▶ _TEXT SECTION_:
::::::::::

I always find flaws in my software!

You will always see what you think are flaws in your software and that’s okay.

Ryan Tan
2 min readApr 19, 2022


A person sitting in front of his desk with a laptop, mouse, and lamp. The person looks frustrated.
I tried drawing.

There is almost always a way to develop a task better. It could be formatting, the functions used, the object/class naming, the sequencing, or how the logic is laid out.

After the daily meeting, I would list out tasks that I have to work on, and once I’m done with those tasks, I would think I’m done for the day right? Except, I’m not.

Upon checking my code again, I would already make a few changes to what I did, even after thinking my previous changes were perfect just moments before. As a front-end web developer, something would be bothering me with an element’s spacing, or how this component behaves when I click on any part of it, or how this element could be consolidated into a single component file, or if what I did here is considered bad practice, and could maybe break other functions or components.

::::::::::

▶ _INSTRUCTIONS FOR THE TASK_:
Please resume the post about always finding flaws in your own software, starting after its last sentence.

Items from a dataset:
::::::::::

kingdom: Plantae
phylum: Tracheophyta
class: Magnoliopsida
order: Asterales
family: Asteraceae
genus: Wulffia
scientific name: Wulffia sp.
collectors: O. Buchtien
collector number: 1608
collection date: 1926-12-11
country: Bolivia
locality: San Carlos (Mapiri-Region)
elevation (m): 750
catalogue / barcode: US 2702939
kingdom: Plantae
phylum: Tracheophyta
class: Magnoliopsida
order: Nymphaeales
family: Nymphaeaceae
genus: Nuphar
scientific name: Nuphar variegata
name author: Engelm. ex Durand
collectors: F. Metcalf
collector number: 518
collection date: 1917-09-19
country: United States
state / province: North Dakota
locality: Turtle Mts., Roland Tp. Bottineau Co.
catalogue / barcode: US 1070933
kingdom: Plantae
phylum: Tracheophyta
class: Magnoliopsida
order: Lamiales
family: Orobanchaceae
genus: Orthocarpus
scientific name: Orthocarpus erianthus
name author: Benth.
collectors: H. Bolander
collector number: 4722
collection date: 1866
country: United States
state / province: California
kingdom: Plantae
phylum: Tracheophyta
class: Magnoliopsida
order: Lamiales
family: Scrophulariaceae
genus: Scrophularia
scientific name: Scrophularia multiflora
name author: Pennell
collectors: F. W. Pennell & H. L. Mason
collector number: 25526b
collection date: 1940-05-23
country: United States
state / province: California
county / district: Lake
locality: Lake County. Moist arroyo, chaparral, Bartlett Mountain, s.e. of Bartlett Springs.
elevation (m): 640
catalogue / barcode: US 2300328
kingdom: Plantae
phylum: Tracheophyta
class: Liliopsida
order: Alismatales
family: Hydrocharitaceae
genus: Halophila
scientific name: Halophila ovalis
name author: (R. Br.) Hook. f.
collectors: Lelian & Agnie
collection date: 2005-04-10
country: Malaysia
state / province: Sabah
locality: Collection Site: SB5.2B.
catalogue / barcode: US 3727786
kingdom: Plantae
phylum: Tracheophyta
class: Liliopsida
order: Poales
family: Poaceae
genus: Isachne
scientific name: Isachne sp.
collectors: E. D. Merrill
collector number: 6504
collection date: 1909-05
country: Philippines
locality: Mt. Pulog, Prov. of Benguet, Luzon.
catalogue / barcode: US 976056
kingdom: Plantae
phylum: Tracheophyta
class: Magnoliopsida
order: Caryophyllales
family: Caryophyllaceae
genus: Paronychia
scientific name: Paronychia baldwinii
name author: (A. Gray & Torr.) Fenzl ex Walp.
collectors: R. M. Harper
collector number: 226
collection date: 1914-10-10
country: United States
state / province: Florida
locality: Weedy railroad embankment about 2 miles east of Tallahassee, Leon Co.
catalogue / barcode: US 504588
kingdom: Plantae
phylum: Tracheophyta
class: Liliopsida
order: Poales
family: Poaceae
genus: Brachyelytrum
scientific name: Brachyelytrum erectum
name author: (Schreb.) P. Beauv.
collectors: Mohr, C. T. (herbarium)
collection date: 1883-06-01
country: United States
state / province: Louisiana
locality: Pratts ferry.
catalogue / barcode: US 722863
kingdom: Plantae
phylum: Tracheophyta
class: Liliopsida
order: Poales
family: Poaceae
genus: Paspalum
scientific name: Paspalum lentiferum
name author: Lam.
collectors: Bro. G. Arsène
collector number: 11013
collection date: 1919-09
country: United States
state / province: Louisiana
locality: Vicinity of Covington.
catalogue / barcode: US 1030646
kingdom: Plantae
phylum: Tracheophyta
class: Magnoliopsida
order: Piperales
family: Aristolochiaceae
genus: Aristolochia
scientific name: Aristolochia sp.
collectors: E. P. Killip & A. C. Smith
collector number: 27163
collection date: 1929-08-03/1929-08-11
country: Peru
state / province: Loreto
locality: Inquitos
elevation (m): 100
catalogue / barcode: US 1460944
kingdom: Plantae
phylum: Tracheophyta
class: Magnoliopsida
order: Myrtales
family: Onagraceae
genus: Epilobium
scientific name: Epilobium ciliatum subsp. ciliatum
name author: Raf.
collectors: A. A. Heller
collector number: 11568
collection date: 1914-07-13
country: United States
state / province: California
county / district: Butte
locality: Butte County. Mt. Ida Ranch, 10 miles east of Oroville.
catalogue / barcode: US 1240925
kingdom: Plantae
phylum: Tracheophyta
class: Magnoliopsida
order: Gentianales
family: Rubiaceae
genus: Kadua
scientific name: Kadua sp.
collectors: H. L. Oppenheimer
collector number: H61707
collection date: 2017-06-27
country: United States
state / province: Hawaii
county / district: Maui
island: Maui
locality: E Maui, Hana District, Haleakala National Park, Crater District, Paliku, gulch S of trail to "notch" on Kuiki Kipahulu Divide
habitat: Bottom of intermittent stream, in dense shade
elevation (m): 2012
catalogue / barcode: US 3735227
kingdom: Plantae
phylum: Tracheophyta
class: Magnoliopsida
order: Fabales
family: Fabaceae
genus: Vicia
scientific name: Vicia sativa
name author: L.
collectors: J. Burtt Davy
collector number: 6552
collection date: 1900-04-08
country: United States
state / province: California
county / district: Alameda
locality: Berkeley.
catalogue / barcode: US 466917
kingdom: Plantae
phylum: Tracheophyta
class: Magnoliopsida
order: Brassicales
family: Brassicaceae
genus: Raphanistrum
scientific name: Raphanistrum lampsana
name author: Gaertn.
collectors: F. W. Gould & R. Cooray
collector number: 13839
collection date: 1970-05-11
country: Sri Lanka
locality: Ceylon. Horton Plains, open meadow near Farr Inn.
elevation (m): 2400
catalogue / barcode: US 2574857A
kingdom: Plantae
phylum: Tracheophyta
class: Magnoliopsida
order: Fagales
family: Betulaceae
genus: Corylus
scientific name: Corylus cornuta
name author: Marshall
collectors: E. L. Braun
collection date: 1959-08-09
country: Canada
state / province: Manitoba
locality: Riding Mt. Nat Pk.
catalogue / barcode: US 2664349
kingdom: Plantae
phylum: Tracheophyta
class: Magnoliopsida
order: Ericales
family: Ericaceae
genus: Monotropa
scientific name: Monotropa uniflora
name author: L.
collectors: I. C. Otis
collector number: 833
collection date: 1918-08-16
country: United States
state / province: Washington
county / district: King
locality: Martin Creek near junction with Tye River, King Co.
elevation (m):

::::::::::

▶ _WRITTEN REPLY_:
After I finish implementing a feature, or successfully fix a bug, I would look for more mistakes, and I always find them. That’s why I get slightly nervous whenever I’m using a product I helped develop, or when I’m demonstrating a program assignment to my lecturer. And then, I would think about what my supervisors would say if they see such a flaw in my contributions. Which can be quite unhealthy.

I want to remind myself, and maybe yourself, that it’s not going to be perfect, not everyone will be pleased with the final product, and that’s okay, as long as you write the best code you can. When you discover an issue, find the root cause and fix it, or if the issue is so great, get help from peers. You are not alone trying to solve problems with your code, so many other people are also trying their best like you. Having friends and teammates is a great asset for you to fix problems with your code and develop your knowledge. I have learnt a lot from my college mates and colleagues and I’m very grateful for them.

As a current junior software developer, I want to remind myself that overall, I still have a long way to go to achieve a high degree of efficiency and beauty when writing code. As I grow in this field, I hope that I will be able to learn these things and more.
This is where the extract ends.